● **Records supplied**
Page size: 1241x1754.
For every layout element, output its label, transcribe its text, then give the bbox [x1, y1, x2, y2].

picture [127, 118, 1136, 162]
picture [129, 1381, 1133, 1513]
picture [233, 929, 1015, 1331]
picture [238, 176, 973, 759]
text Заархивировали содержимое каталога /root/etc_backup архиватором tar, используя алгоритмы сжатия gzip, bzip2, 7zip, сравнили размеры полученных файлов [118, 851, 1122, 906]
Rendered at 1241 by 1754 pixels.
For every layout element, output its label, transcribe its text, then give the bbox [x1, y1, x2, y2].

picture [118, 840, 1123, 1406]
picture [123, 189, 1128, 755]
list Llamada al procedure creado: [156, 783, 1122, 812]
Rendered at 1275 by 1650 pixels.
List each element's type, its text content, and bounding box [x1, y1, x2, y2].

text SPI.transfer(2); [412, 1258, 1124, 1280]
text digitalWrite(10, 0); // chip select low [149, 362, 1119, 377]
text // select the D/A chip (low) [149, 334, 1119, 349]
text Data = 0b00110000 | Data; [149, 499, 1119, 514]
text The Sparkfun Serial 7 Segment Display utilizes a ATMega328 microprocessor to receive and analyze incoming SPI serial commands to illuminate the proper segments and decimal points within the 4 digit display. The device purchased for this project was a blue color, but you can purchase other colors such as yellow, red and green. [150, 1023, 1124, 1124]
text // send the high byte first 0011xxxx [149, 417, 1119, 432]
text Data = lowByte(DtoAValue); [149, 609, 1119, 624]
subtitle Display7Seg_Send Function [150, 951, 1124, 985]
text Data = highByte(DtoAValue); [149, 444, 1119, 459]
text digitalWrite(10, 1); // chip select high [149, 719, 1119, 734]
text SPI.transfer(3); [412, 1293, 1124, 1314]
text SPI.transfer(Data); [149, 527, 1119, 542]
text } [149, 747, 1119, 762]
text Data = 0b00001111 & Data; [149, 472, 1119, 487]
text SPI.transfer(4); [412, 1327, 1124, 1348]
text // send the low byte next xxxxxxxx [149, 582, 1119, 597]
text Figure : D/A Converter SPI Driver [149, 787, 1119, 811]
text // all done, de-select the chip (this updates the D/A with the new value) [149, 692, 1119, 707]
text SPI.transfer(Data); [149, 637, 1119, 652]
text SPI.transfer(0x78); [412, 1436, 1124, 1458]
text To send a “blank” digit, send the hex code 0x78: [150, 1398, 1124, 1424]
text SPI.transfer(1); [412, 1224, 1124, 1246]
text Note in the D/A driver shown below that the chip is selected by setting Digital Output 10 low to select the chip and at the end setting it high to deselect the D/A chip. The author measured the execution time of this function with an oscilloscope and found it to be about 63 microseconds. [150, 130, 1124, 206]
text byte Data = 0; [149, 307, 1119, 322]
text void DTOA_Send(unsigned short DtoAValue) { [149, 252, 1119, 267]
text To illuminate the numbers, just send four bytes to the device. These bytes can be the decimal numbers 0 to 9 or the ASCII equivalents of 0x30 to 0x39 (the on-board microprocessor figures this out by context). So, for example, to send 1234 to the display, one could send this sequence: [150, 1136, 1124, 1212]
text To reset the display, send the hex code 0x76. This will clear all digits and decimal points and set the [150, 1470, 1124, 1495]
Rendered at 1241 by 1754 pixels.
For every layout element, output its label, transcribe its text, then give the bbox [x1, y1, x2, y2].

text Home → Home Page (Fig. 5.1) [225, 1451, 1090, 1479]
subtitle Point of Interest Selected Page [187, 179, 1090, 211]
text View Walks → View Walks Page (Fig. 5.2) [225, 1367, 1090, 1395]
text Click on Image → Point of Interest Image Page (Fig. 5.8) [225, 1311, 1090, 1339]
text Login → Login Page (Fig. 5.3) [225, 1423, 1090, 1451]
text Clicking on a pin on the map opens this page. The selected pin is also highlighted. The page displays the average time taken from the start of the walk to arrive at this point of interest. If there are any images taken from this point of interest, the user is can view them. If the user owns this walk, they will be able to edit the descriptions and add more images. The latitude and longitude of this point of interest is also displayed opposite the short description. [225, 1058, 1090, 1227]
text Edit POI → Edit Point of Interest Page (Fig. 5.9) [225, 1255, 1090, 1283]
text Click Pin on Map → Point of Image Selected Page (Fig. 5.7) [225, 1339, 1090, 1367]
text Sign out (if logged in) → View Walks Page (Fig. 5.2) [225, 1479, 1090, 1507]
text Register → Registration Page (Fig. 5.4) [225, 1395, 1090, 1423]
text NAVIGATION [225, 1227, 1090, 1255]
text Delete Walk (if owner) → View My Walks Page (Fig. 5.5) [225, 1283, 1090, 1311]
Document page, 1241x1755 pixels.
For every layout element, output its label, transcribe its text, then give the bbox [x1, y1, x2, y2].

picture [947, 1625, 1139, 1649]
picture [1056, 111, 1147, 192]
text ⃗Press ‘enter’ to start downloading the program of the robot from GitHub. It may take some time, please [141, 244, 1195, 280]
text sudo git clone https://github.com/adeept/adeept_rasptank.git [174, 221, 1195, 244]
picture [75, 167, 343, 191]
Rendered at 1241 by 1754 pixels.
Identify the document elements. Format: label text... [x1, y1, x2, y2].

● **Exercise task**
Convert the data, from its first line through the line containing "text Заархивировали содержимое" (both included), into a Markdown table with the columns Row and Text, numbering each line and leaving out blank lines.

● **Finished exercise**
| Row | Text |
|---|---|
| 1 | Page size: 1241x1754. |
| 2 | For every layout element, output its label, transcribe its text, then give the bbox [x1, y1, x2, y2]. |
| 3 | picture [127, 118, 1136, 162] |
| 4 | picture [129, 1381, 1133, 1513] |
| 5 | picture [233, 929, 1015, 1331] |
| 6 | picture [238, 176, 973, 759] |
| 7 | text Заархивировали содержимое каталога /root/etc_backup архиватором tar, используя алгоритмы сжатия gzip, bzip2, 7zip, сравнили размеры полученных файлов [118, 851, 1122, 906] |